- EXERCISE PROMPT
Pictures stay out of the copy. Repeat exactly the lines from the first entry below through the line that contains "[92,73,193,84] am interested", and nothing beyond.

*** Opening SUPPLIED DATA ***

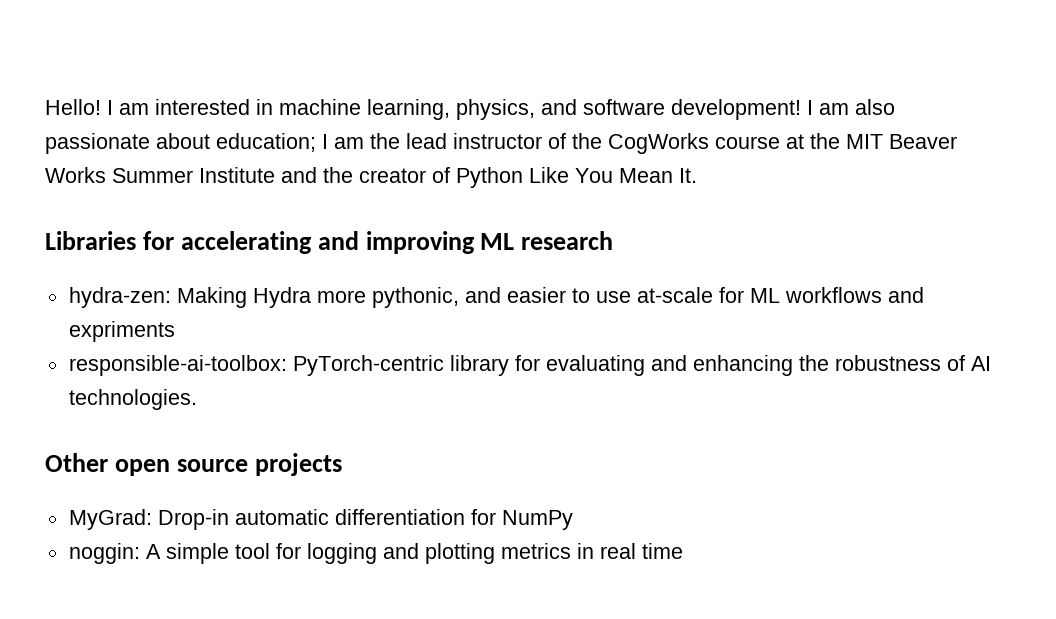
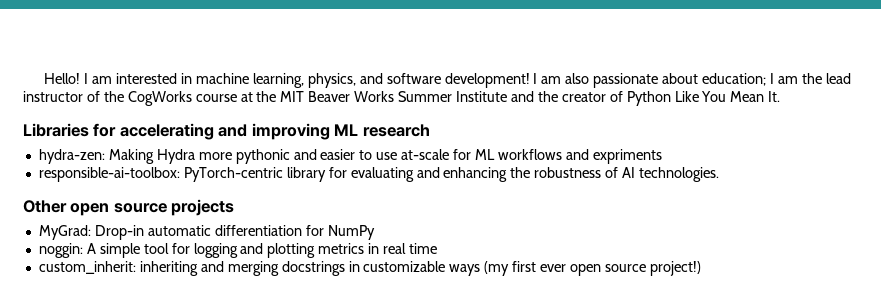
[371,287,459,308] pythonic, -> [235,149,290,164] pythonic
(683, 551) none -> [38,261,701,276] // custom_inherit: inheriting and merging docstrings in customizable ways (my first ever open source project!)

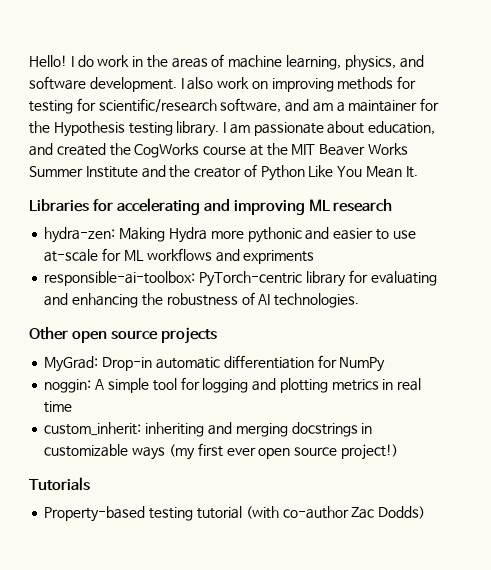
[92,73,193,84] am interested in -> [77,54,225,68] do work in the areas of
[444,73,590,88] development! I am also -> [89,76,417,92] [29,98,440,114] [29,121,250,137] development. I also work on improving methods for testing for scientific/research software, and am a maintainer for the Hypothesis testing library. I am
[702,73,851,86] [23,91,100,102] education; I am the lead instructor of -> [368,121,436,135] [29,143,106,156] education, and created
(701, 268) none -> [29,477,90,491] [44,506,426,522] // Tutorials // Property-based testing tutorial (with co-author Zac Dodds)

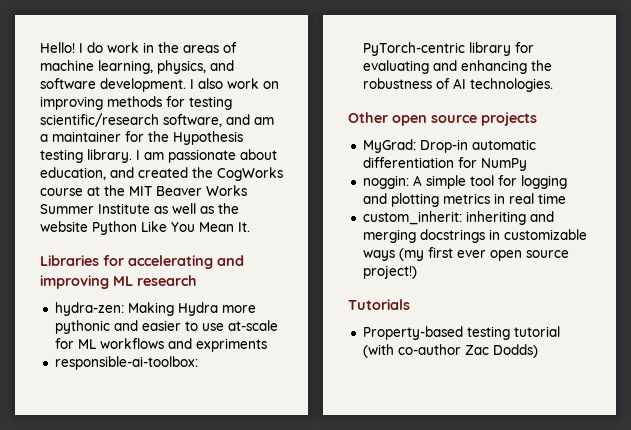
[76,98,96,111] for -> (232, 103) none
[141,164,257,178] and the creator of -> [154,203,239,214] [40,221,88,232] as well as the website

*** Closing SUPPLIED DATA ***

- ANSWER SECTION
[371,287,459,308] pythonic, -> [235,149,290,164] pythonic
(683, 551) none -> [38,261,701,276] // custom_inherit: inheriting and merging docstrings in customizable ways (my first ever open source project!)

[92,73,193,84] am interested in -> [77,54,225,68] do work in the areas of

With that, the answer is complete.